Thousands of Migrants Rescued Off Libyan Coast

Eritrean migrants in Mediterranean Sea
Migrants from Eritrea on a wooden vessel during a rescue operation by Spanish NGO Proactiva, the Mediterranean Sea off the Libyan coast, August 29. Giorgos Moutafis/Reuters

Thousands of migrants and refugees were rescued off the coast of Libya on Monday in one of the largest such operations to date.

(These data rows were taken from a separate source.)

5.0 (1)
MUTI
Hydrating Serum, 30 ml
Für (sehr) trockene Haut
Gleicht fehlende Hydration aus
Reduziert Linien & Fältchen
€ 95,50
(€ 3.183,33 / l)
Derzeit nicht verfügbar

Around 40 missions—involving Italian naval ships, the European Union border agency Frontex and several NGOs—rescued around 6,500 people according to the Italian coastguard. The operations took place 12 miles (20 kilometers) off the coast of Sabratha, a town in northwestern Libya, the BBC reported. More than 1,100 migrants and refugees were rescued on Sunday in the same area in an operation led by Spanish humanitarian group Proactiva.

Dramatic video footage shows the migrants and refugees jumping into the sea and swimming to the nearby rescue boats. The migrants and refugees had set off from Libya in small, overcrowded wooden boats with a little fuel, with the apparent intention of getting about 15 miles (24 kilometers) out to sea, where rescuers were operating. Some of those rescued were traveling with children and babies as young as five days old.

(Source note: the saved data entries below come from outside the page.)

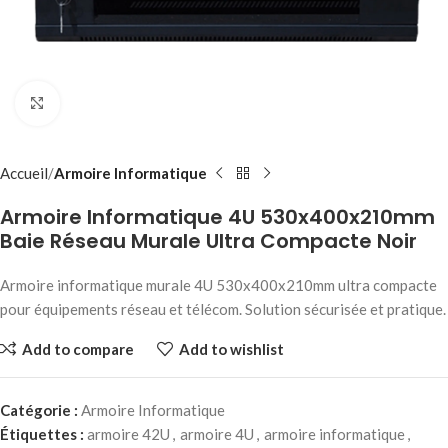
Click to enlarge
Accueil
Armoire Informatique
Armoire Informatique 4U 530x400x210mm
Baie Réseau Murale Ultra Compacte Noir
Armoire informatique murale 4U 530x400x210mm ultra compacte
pour équipements réseau et télécom. Solution sécurisée et pratique.
Add to compare
Add to wishlist
Catégorie :
Armoire Informatique
Étiquettes :
armoire 42U
,
armoire 4U
,
armoire informatique
,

The so-called central Mediterranean route—leaving from northern Libya and arriving in Italy or the nearby island of Lampedusa—has remained under intense pressure and is used largely by sub-Saharan Africans, including Nigerians and Eritreans, seeking economic opportunities or fleeing situations of war or authoritarian governments. Frontex has recorded more than 70,000 illegal border crossings on the route in the first six months of 2016.

More than 2,700 people have died attempting to cross from Libya to Italy in 2016, according to the International Organization for Migration, which also estimated that 275,000 migrants and refugees are waiting to travel from Libya.

In 2015, over 1 million migrants and refugees entered Europe, with many fleeing the civil war in Syria. The EU struck a deal with Turkey in March to clamp down on migrants entering the continental bloc via Greece, reducing the number of people entering via the so-called Eastern Mediterranean route.